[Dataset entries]

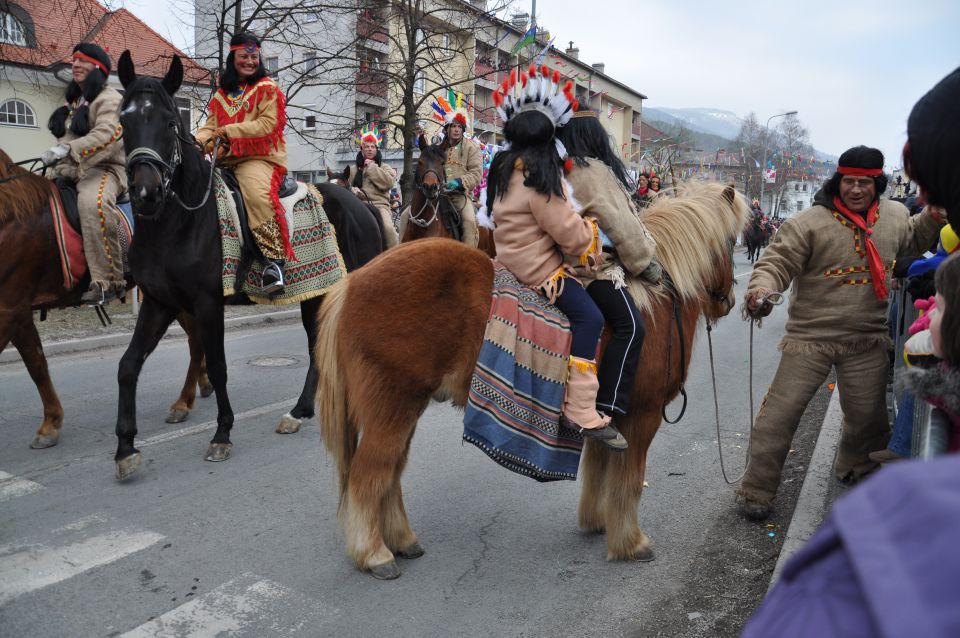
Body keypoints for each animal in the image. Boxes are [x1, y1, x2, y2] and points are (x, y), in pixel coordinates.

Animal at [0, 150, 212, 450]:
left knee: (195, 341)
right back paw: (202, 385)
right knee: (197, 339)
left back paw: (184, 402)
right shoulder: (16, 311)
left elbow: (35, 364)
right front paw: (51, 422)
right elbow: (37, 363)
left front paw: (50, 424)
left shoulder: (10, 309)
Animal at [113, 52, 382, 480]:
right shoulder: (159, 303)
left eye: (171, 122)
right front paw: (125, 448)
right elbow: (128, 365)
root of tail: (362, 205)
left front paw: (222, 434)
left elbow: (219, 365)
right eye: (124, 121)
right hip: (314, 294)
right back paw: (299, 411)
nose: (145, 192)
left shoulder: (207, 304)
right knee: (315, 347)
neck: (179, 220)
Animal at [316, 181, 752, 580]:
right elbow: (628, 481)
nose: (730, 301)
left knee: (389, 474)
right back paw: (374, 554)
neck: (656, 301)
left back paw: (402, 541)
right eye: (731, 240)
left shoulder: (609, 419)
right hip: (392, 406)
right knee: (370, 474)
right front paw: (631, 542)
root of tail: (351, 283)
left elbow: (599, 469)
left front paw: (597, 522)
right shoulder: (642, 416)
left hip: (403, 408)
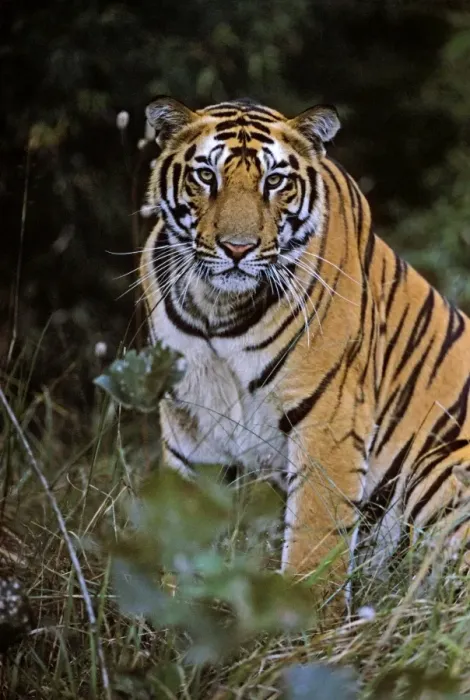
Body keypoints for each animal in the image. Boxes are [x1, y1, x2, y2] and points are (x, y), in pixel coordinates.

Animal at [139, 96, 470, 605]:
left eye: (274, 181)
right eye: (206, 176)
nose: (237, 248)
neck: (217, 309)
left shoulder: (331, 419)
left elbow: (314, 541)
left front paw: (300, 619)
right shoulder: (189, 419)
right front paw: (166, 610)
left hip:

*Work task*
In your answer, include only the lines above starting at the line that holds "right back paw: (202, 385)" and ending at the line that holds "left shoulder: (609, 419)", copied exactly.

*Your response*
right back paw: (202, 385)
right knee: (197, 339)
left back paw: (184, 402)
right shoulder: (16, 311)
left elbow: (35, 364)
right front paw: (51, 422)
right elbow: (37, 363)
left front paw: (50, 424)
left shoulder: (10, 309)
Animal at [113, 52, 382, 480]:
right shoulder: (159, 303)
left eye: (171, 122)
right front paw: (125, 448)
right elbow: (128, 365)
root of tail: (362, 205)
left front paw: (222, 434)
left elbow: (219, 365)
right eye: (124, 121)
right hip: (314, 294)
right back paw: (299, 411)
nose: (145, 192)
left shoulder: (207, 304)
right knee: (315, 347)
neck: (179, 220)
Animal at [316, 181, 752, 580]:
right elbow: (628, 481)
nose: (730, 301)
left knee: (389, 474)
right back paw: (374, 554)
neck: (656, 301)
left back paw: (402, 541)
right eye: (731, 240)
left shoulder: (609, 419)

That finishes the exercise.